• BRIEF: Print the line that contains "List each element's" and every line after it through the last line of the records below, exactly as written and nothing else.

■ ■ ■ ■ ■

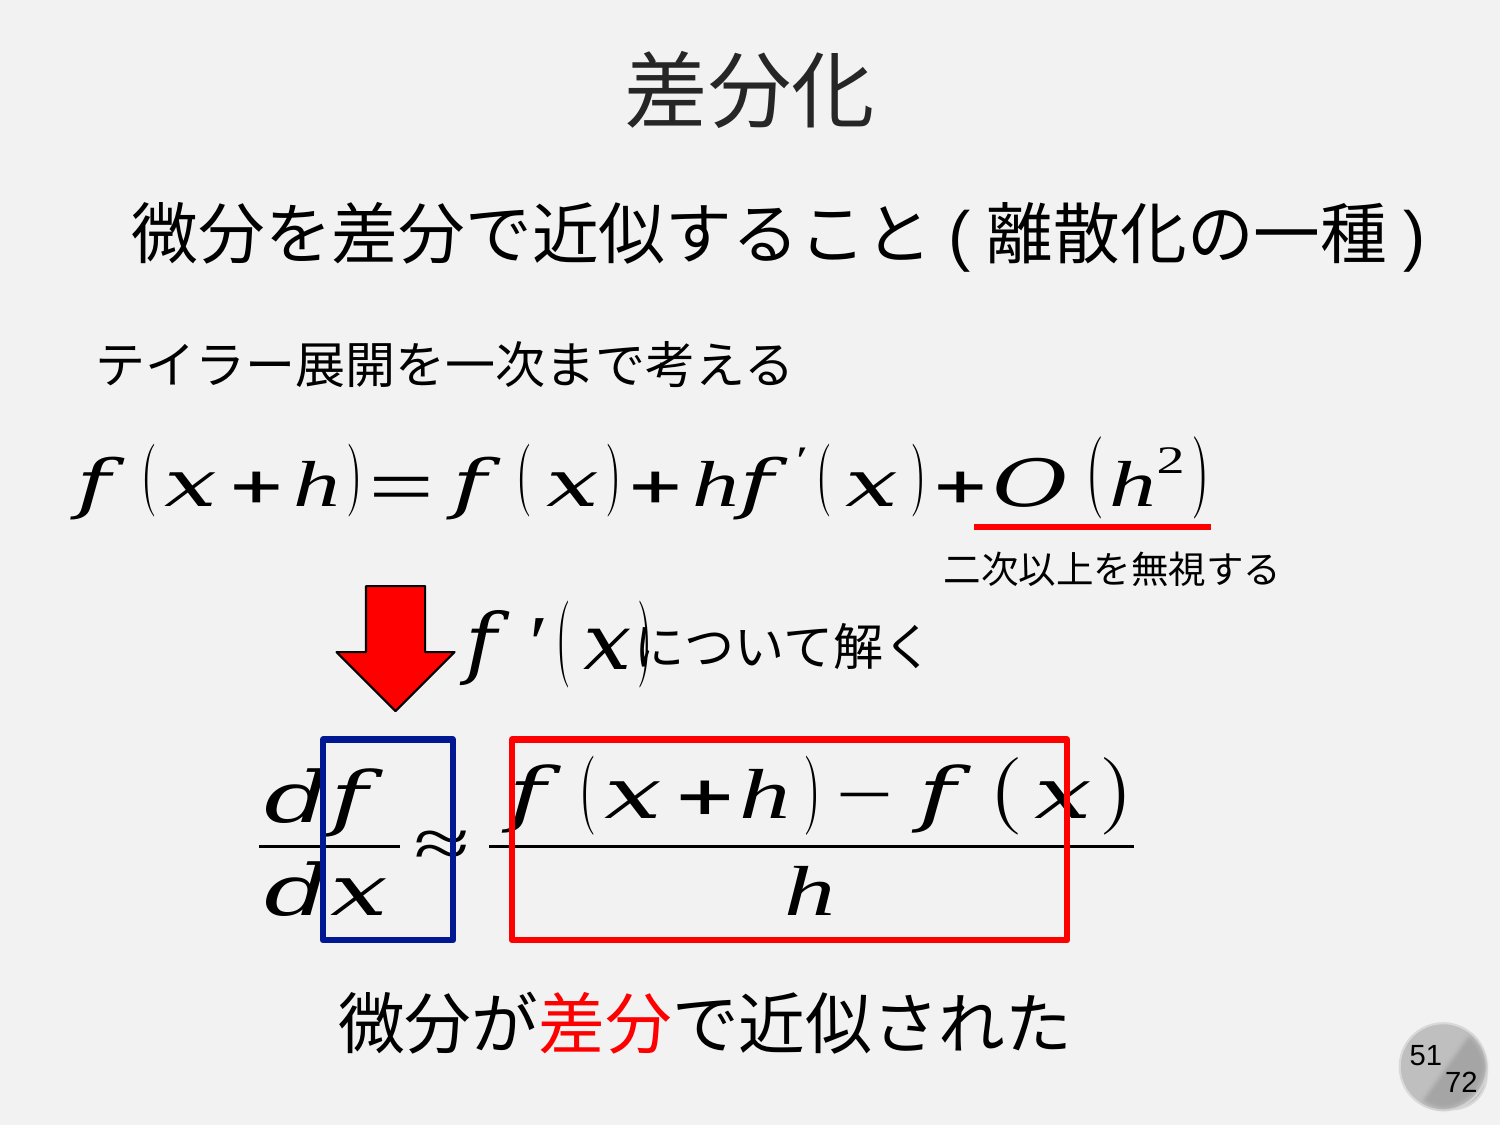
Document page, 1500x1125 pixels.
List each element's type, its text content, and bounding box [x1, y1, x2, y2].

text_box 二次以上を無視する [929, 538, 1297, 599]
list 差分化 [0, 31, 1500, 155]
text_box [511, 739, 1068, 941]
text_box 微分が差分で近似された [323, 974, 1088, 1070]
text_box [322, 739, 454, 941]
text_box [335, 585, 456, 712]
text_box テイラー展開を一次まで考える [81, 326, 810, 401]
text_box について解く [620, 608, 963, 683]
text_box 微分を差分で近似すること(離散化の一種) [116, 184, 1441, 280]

■ ■ ■ ■ ■

• TASK OUTPUT:
List each element's type, its text content, and bounding box [x1, y1, x2, y2].

text_box 二次以上を無視する [929, 538, 1297, 599]
list 差分化 [0, 31, 1500, 155]
text_box [511, 739, 1068, 941]
text_box 微分が差分で近似された [323, 974, 1088, 1070]
text_box [322, 739, 454, 941]
text_box [335, 585, 456, 712]
text_box テイラー展開を一次まで考える [81, 326, 810, 401]
text_box について解く [620, 608, 963, 683]
text_box 微分を差分で近似すること(離散化の一種) [116, 184, 1441, 280]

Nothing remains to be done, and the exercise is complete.